在室温下用150μL 1x PBS(磷酸缓冲盐溶液)将细胞洗涤2x。通过将板上侧翻转并且将液体倒入容器中而自96孔板的孔中依次去除培养基和PBS。在最后一次PBS洗涤后,每孔添加80μL样品。将每种浓度的特定胆汁酸添加至8个孔中并且在37℃下与5%CO2一起培养1小时。然后将板自培养器中移出并且倒出溶液。将100μL MTS试剂(3-(4,5-二乙基噻唑-2-基)-5-(3-羧基甲氧基苯基)-2-(4-磺苯基)-2H-四唑鎓,内盐)的稀溶液(1mL RPMI中的40μL)直接添加至各孔中。在37℃下将板与5%CO2一起培养直至对照(无胆汁酸)孔变色为橙-棕色,然后将其装载至分析96孔板的分光光度计上。样品是在490nm波长设定下运行。

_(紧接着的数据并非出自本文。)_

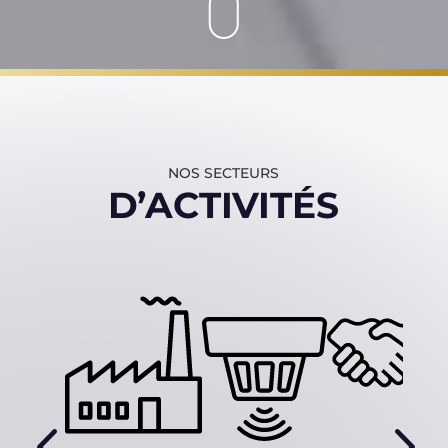
NOS SECTEURS
D’ACTIVITÉS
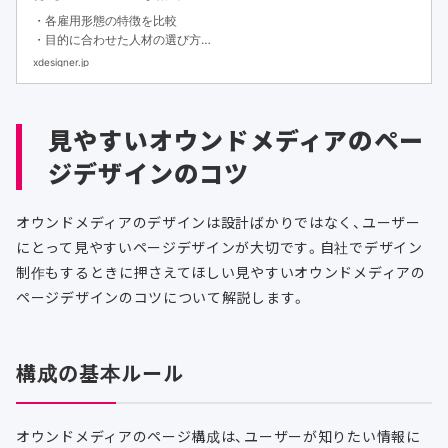
・各雇用形態の特徴を比較
・目的に合わせた人材の選び方
・フリーランスや副業人材を活用するメリット
xdesigner.jp
見やすいオウンドメディアのペー
ジデザインのコツ
オウンドメディアのデザインは設計ばかりではなく、ユーザー
にとって見やすいページデザインが大切です。自社でデザイン
制作もするときに押さえてほしい見やすいオウンドメディアの
ページデザインのコツについて解説します。
構成の基本ルール
オウンドメディアのページ構成は、ユーザーが知りたい情報に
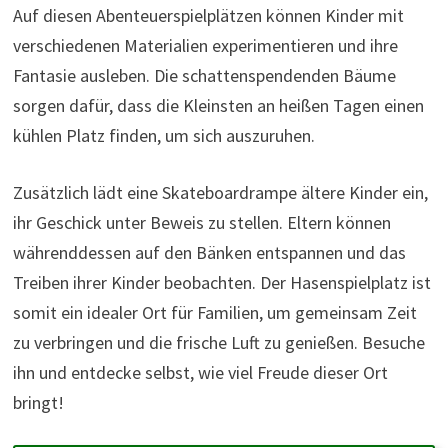
Auf diesen Abenteuerspielplätzen können Kinder mit
verschiedenen Materialien experimentieren und ihre
Fantasie ausleben. Die schattenspendenden Bäume
sorgen dafür, dass die Kleinsten an heißen Tagen einen
kühlen Platz finden, um sich auszuruhen.
Zusätzlich lädt eine Skateboardrampe ältere Kinder ein,
ihr Geschick unter Beweis zu stellen. Eltern können
währenddessen auf den Bänken entspannen und das
Treiben ihrer Kinder beobachten. Der Hasenspielplatz ist
somit ein idealer Ort für Familien, um gemeinsam Zeit
zu verbringen und die frische Luft zu genießen. Besuche
ihn und entdecke selbst, wie viel Freude dieser Ort
bringt!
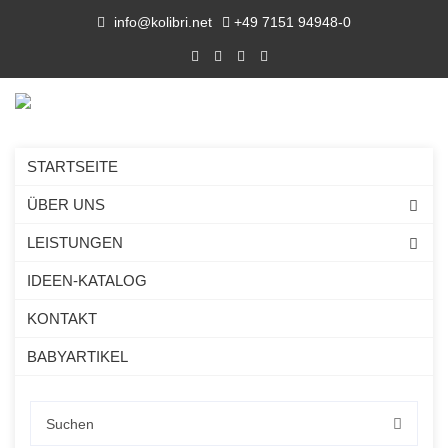
info@kolibri.net
+49 7151 94948-0
STARTSEITE
ÜBER UNS
LEISTUNGEN
IDEEN-KATALOG
KONTAKT
BABYARTIKEL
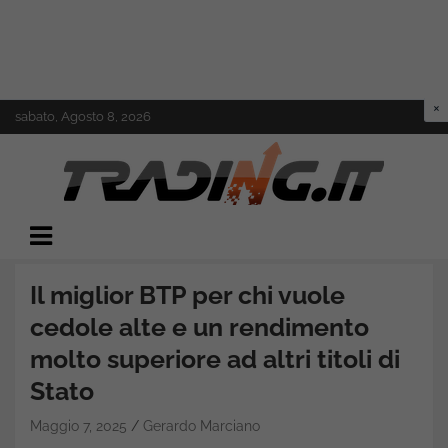
Skip
sabato, Agosto 8, 2026
to
content
Il mondo del trading online
Trading.it
Il miglior BTP per chi vuole
cedole alte e un rendimento
molto superiore ad altri titoli di
Stato
Maggio 7, 2025
Gerardo Marciano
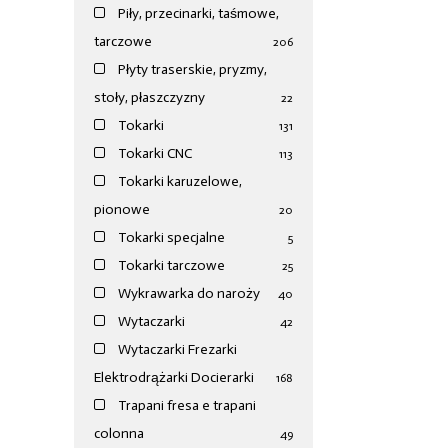
Piły, przecinarki, taśmowe,
tarczowe
206
Płyty traserskie, pryzmy,
stoły, płaszczyzny
22
Tokarki
131
Tokarki CNC
113
Tokarki karuzelowe,
pionowe
20
Tokarki specjalne
5
Tokarki tarczowe
25
Wykrawarka do naroży
40
Wytaczarki
42
Wytaczarki Frezarki
Elektrodrążarki Docierarki
168
Trapani fresa e trapani
colonna
49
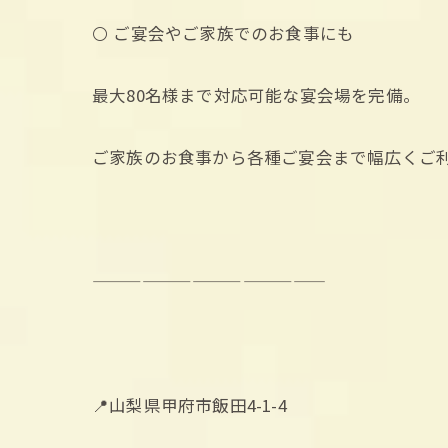
⚪️ ご宴会やご家族でのお食事にも
最大80名様まで対応可能な宴会場を完備。
ご家族のお食事から各種ご宴会まで幅広くご
——————————————
📍山梨県甲府市飯田4-1-4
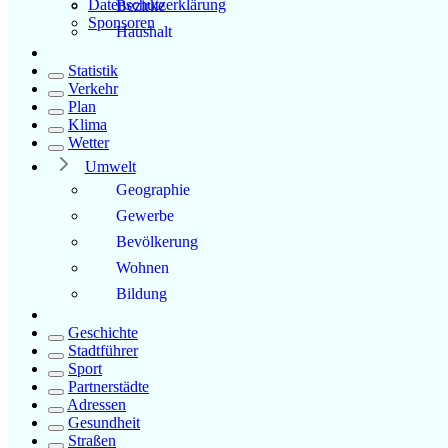
Datenschutzerklärung
Bezirke
Sponsoren
Haushalt
Statistik
Verkehr
Plan
Klima
Wetter
Umwelt
Geographie
Gewerbe
Bevölkerung
Wohnen
Bildung
Geschichte
Stadtführer
Sport
Partnerstädte
Adressen
Gesundheit
Straßen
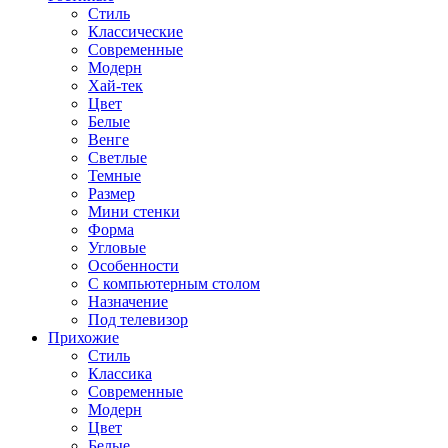
Стиль
Классические
Современные
Модерн
Хай-тек
Цвет
Белые
Венге
Светлые
Темные
Размер
Мини стенки
Форма
Угловые
Особенности
С компьютерным столом
Назначение
Под телевизор
Прихожие
Стиль
Классика
Современные
Модерн
Цвет
Белые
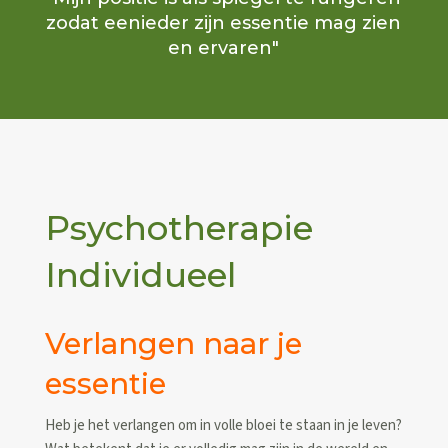
zodat eenieder zijn essentie mag zien
en ervaren"
Psychotherapie
Individueel
Verlangen naar je
essentie
Heb je het verlangen om in volle bloei te staan in je leven?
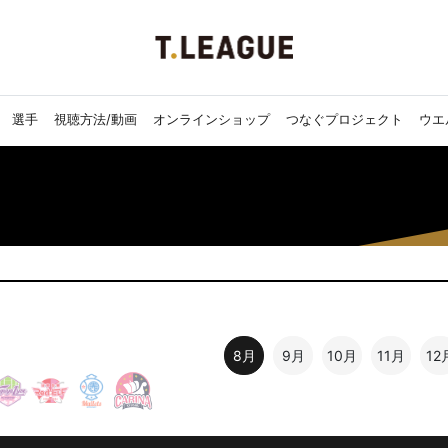
選手
視聴方法/動画
オンラインショップ
つなぐプロジェクト
ウエ
8月
9月
10月
11月
12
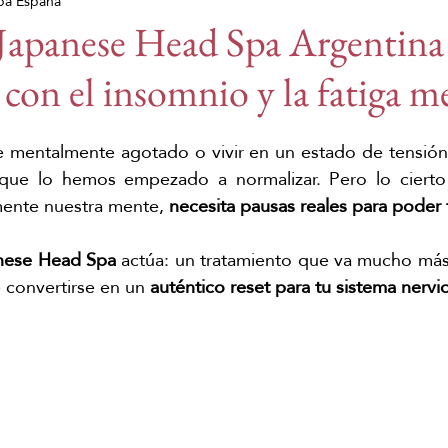
pa España
 del padre
Festival de Málaga
Festival de cine
apanese Head Spa Argentina 
on el insomnio y la fatiga m
undial de la Salud
Prensa
Día de la madre
e
e mentalmente agotado o vivir en un estado de tensión
uicia
franquicia
franquicia
que lo hemos empezado a normalizar. Pero lo cierto
mente nuestra mente, 
necesita pausas reales para poder 
nese Head Spa 
actúa: un tratamiento que va mucho más 
 convertirse en un 
auténtico reset para tu sistema nervi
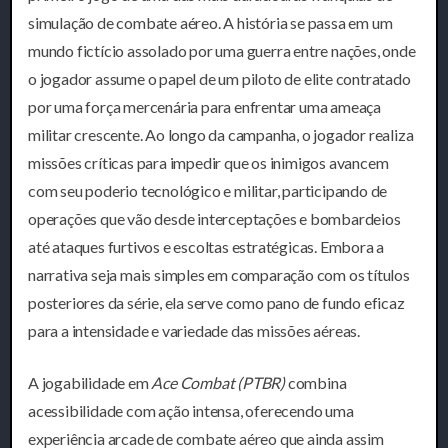
simulação de combate aéreo. A história se passa em um
mundo fictício assolado por uma guerra entre nações, onde
o jogador assume o papel de um piloto de elite contratado
por uma força mercenária para enfrentar uma ameaça
militar crescente. Ao longo da campanha, o jogador realiza
missões críticas para impedir que os inimigos avancem
com seu poderio tecnológico e militar, participando de
operações que vão desde interceptações e bombardeios
até ataques furtivos e escoltas estratégicas. Embora a
narrativa seja mais simples em comparação com os títulos
posteriores da série, ela serve como pano de fundo eficaz
para a intensidade e variedade das missões aéreas.
A jogabilidade em
Ace Combat (PTBR)
combina
acessibilidade com ação intensa, oferecendo uma
experiência arcade de combate aéreo que ainda assim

使用来自普洛麦格的比色分析(MTS)试剂盒来评价细胞生存力。结果展示经合成NaDC或西格玛-NaDC处理后细胞存活率的剂量依赖性降低(参见图2)。在此实验中两种分子都表现类似的溶胞行为,此表明合成NaDC和牛源西格玛-NaDC在其杀灭脂肪细胞的能力上具有相同功能。
上述实验和实例并非意欲限制本发明。应理解根据本发明原则可作出许多修改和变化。